$33 Million for SI-BONE

SI-BONE, Inc. recently received a major infusion of funding with which to grow and expand…$33 million in capital will go a long way. Those disbursing the funds included Orbimed and Novo A/S, as well as current investors Skyline Ventures and Montreux Equity Partners.

Proceeds from the investment will be used to fund expansion of the U.S. sales organization and add additional resources in R&D, medical affairs, regulatory, compliance and reimbursement.

Regarding use of funds for growth of the U.S. sales organization, Jeffrey Dunn, president and CEO of SI-BONE told OTW, “We plan to double the size of our direct U.S. sales force this calendar year to address growing surgeon demand and interest in SI joint [sacroiliac joint] diagnosis and treatment with iFuse. Due to that level of sales force growth, we will also increase our supporting infrastructure primarily within our medical affairs, marketing and reimbursement organizations to better handle the demand for new surgeon training, case coverage and field support.”

The company is also pursuing regulatory approvals for iFuse in Asia, the Middle East, Canada and South America and initiating commercialization in Australia, New Zealand and Hong Kong.

On this topic, Dunn told OTW, “We have already begun the process of obtaining regulatory approval in over a dozen countries outside of the U.S and Europe. The decision on what countries to target was based on a combination of demand from specific countries for minimally invasive SI joint fusion plus the size of each market as well as accessibility of health care delivery in each market. We will commercialize in new countries based on where regulatory approvals are first obtained. The iFuse Implant System was recently approved in Australia, New Zealand, Israel, and Hong Kong with more approvals to follow this year and next.”

Dunn added, “Over the past year or so, there have been a dozen papers published on the safety and effectiveness of the iFuse Implant System. The positive results of these studies have resulted in the assignment of a Category I CPT code for minimally invasive SI joint fusion. In addition, results from these studies have generated an accelerated interest among surgeons and other health care professionals to identify and treat patients suffering from chronic SI joint mediated pain due to degenerative sacroiliitis and sacroiliac joint disruptions. More and more, medical device growth and adoption is contingent on great clinical evidence.”
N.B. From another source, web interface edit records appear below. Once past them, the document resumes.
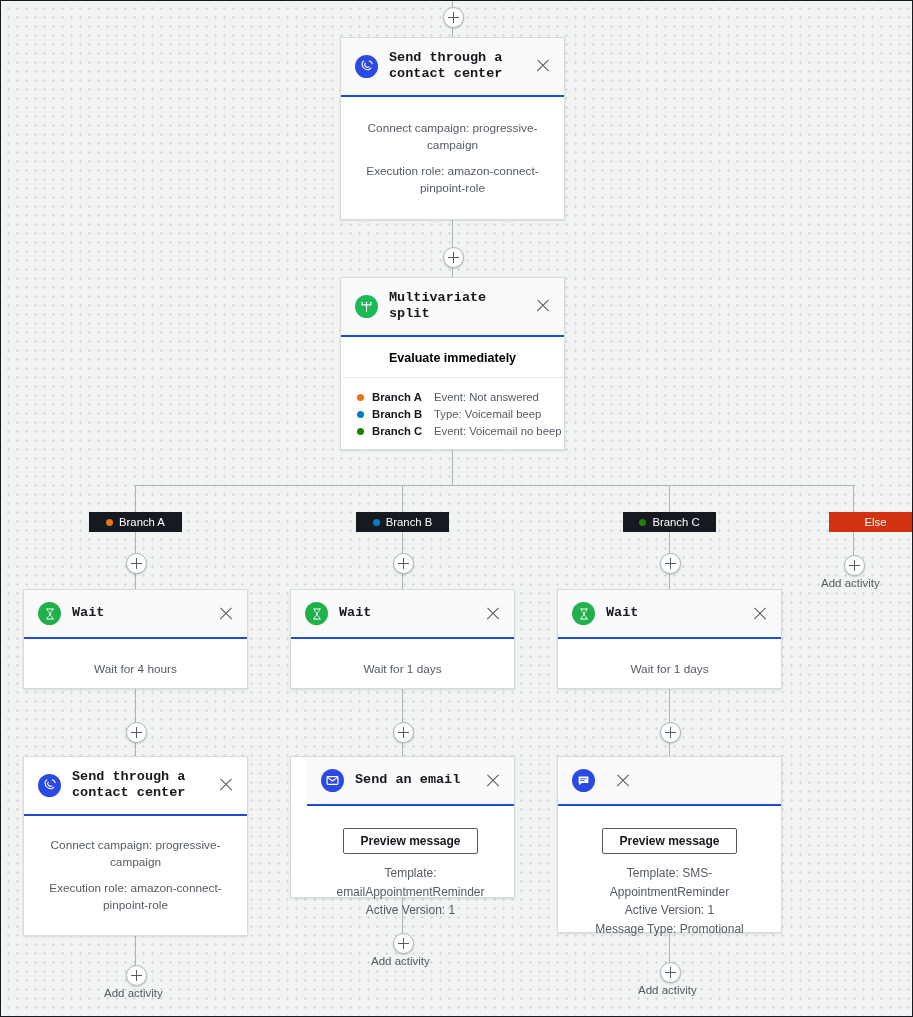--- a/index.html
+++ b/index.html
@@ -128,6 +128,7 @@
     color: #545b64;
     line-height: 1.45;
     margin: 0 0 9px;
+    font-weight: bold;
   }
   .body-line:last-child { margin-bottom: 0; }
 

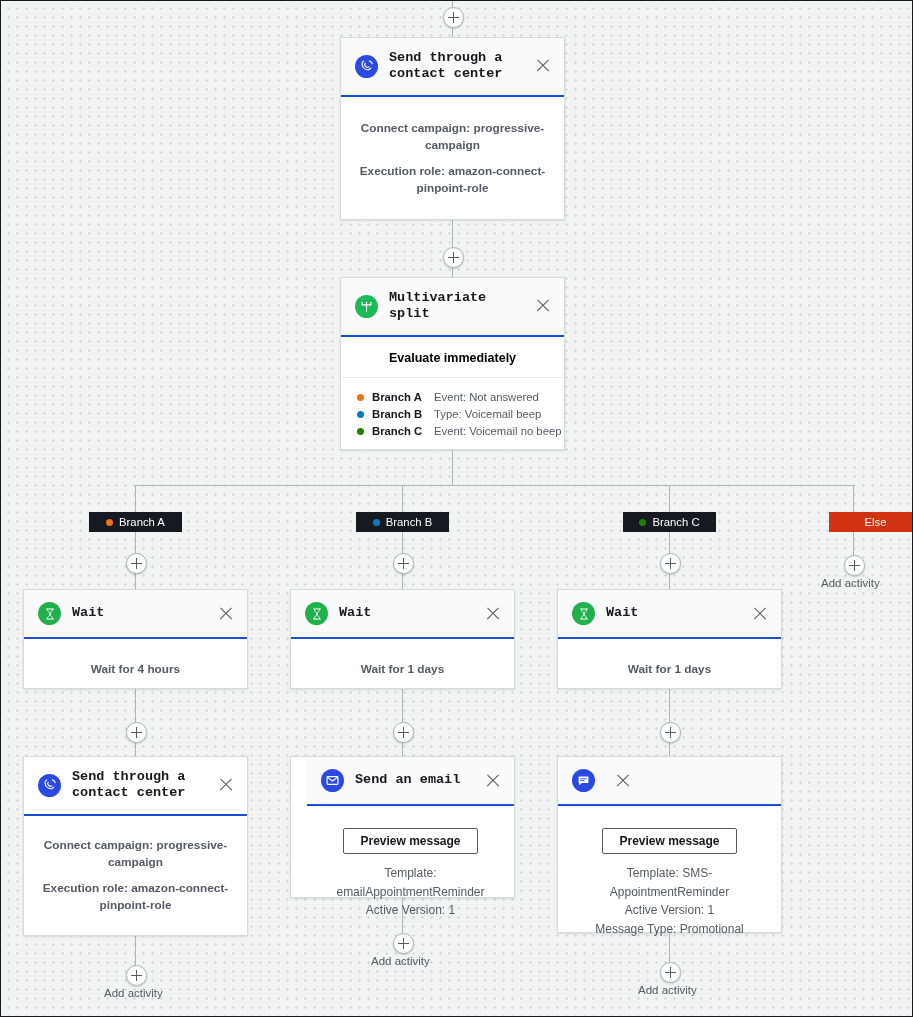--- a/index.html
+++ b/index.html
@@ -360,7 +360,7 @@
     </div>
   </div>
 
-  <div class="card" style="left:289px; top:755px; width:225px; height:142px;padding-left:16px;">
+  <div class="card" style="left:289px; top:755px; width:225px; height:142px;">
     <div class="card-head">
       <span class="card-icon" style="background:#2b4ae4">
         <svg width="13" height="13" viewBox="0 0 24 24" fill="none" stroke="#ffffff" stroke-width="2.2" stroke-linejoin="round">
“By early next year we expect to publish the first prospective randomized controlled study in this area. Additional publications are expected sooner, such as the first analysis of five-year data on iFuse. This high quality evidence will influence payers in the United States and the rest of the world to establish coverage. Given the strength and consistency of our data, reimbursement coverage is increasing both in the U.S. and abroad. For all of these reasons, we felt it was the right time to take on additional investment capital to meet the growing patient and surgeon demand.”